Although it is too early to assess the impact of the Blue Hole infestation, the potential for habitat degradation is very serious. An ecological study of sandhill cranes (Grus canadensis) along the Platte and North Platte rivers (USFWS 1981) showed that about 80% of North American sandhill cranes use this area as a migratory rest stop enroute to their boreal and subarctic breeding grounds. Flood control and irrigation structures in Colorado, Wyoming, and western Nebraska divert about 70% of the Platte's annual waterflow, resulting in reduced scouring of sandbars and less shifting of alluvial sediments. Thousands of hectares that were formerly emergent aquatic vegetation are now overgrown with woody vegetation and unattractive to sandhill cranes (USFWS 1981). Krapu et al. (1984) estimated that about 0.5 million cranes use shallows and sandbars along 111 km of open river channel as night roosts. By using the estimates of Krapu et al. (1984) we calculated that about 0.4 million of these cranes use night roost sites downstream from the Blue Hole infestation. Management plans for the crane staging areas recognize the need to keep existing roosting sites open and to bring overgrown areas back to earlier seral states. The presence of purple loosestrife in many of these sites seriously complicates these management plans.
Other reports of L. salicaria in Nebraskan riparian habitats come from the Niobrara River along the north-central border. In 1980, the plant was collected at two sites by botanists from the University of Nebraska-Lincoln (R. B. Kaul, letter, 15 February 1982). More recently, K. Menzel (letter, 14 August 1984) reported that L. salicaria infestations are now more or less continuous along 20 km of the Niobrara from south of Norden to Meadville, with another concentration near the bridge north of Newport.

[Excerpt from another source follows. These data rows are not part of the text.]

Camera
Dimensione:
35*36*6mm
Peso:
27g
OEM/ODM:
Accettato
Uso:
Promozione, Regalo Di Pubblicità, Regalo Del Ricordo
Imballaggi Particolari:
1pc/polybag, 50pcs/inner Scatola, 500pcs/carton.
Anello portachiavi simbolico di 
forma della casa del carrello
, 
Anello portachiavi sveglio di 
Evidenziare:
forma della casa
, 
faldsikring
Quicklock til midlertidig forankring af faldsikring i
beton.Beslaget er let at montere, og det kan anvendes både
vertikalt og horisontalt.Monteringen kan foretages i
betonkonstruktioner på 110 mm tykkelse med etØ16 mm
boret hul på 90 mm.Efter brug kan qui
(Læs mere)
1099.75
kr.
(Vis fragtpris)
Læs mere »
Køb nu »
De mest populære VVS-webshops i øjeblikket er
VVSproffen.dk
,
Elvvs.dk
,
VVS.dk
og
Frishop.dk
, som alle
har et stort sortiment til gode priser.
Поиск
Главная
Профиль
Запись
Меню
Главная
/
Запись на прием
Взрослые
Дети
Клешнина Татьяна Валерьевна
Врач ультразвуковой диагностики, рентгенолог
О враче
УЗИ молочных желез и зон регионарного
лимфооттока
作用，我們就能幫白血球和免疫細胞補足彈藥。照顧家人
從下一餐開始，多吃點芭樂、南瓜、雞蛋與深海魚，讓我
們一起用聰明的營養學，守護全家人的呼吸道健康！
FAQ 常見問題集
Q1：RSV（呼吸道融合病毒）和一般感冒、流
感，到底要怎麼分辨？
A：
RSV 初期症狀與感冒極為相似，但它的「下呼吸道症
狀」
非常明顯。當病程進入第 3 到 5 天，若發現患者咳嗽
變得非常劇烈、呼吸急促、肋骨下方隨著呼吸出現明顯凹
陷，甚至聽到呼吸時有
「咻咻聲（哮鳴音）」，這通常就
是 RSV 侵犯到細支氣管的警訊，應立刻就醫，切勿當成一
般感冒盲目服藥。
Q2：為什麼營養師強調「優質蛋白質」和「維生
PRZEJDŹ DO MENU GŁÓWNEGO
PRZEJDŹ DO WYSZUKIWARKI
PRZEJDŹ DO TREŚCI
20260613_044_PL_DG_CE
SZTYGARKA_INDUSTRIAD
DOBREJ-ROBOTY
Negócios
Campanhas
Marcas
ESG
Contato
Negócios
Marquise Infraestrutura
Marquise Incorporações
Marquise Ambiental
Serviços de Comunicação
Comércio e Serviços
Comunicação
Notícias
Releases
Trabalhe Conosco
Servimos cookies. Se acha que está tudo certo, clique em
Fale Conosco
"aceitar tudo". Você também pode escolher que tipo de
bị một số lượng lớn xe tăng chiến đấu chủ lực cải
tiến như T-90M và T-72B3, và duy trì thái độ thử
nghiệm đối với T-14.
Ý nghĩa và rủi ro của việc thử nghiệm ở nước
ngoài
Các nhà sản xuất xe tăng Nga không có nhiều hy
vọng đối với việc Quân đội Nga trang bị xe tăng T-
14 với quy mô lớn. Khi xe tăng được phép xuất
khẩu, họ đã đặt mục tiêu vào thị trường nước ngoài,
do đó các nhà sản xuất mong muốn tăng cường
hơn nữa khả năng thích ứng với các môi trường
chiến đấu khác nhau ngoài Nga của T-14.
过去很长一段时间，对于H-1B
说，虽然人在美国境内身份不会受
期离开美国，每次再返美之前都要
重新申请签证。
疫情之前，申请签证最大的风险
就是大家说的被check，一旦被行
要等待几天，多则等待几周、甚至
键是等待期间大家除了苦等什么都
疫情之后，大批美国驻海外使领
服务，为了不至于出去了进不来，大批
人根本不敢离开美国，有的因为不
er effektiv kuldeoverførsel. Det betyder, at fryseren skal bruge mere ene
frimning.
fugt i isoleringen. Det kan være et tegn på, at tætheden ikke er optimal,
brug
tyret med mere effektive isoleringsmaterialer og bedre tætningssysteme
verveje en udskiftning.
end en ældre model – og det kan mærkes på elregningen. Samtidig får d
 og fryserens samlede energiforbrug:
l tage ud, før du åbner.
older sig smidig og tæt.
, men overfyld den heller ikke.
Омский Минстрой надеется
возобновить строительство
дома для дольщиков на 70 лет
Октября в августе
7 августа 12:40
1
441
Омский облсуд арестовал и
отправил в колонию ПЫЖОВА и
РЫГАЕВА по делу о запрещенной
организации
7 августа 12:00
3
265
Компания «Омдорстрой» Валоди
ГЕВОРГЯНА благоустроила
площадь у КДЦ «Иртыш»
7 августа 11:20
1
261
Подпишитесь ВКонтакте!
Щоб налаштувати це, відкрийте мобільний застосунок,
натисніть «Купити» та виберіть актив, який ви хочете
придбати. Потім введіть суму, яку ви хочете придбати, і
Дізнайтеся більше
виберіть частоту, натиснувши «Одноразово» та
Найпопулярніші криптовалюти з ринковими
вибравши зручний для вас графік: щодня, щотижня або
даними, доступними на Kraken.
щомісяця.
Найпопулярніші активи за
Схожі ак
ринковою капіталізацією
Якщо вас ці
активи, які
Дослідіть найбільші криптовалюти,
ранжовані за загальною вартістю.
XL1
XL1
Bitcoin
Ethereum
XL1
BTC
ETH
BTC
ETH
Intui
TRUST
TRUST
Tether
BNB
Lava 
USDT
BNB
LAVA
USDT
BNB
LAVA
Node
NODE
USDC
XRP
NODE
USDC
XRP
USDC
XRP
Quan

A last example of the successful colonization of a western riparian site comes from Wyoming. The first and, to our knowledge, only report of purple loosestrife from this State is from a field collection made by State botanists in 1979 (Lichvar and Dorn 1980). Visits to this site by the senior author in 1982 and 1983 showed a mature stand of purple loosestrife that had invaded about 1 ha of wetland. This slough had developed in a former dry wash that had become a permanent wetland with the establishment of the Shoshone Reclamation Project in the 1930's. About 30 cm of sediment and organic debris had accumulated in 50 years of seepage and runoff. Despite vigorous stands of Typha latifolia, Scirpus acutus, and Carex spp., L. salicaria had spread throughout the small slough and threatened to dominate the site (Fig. 11).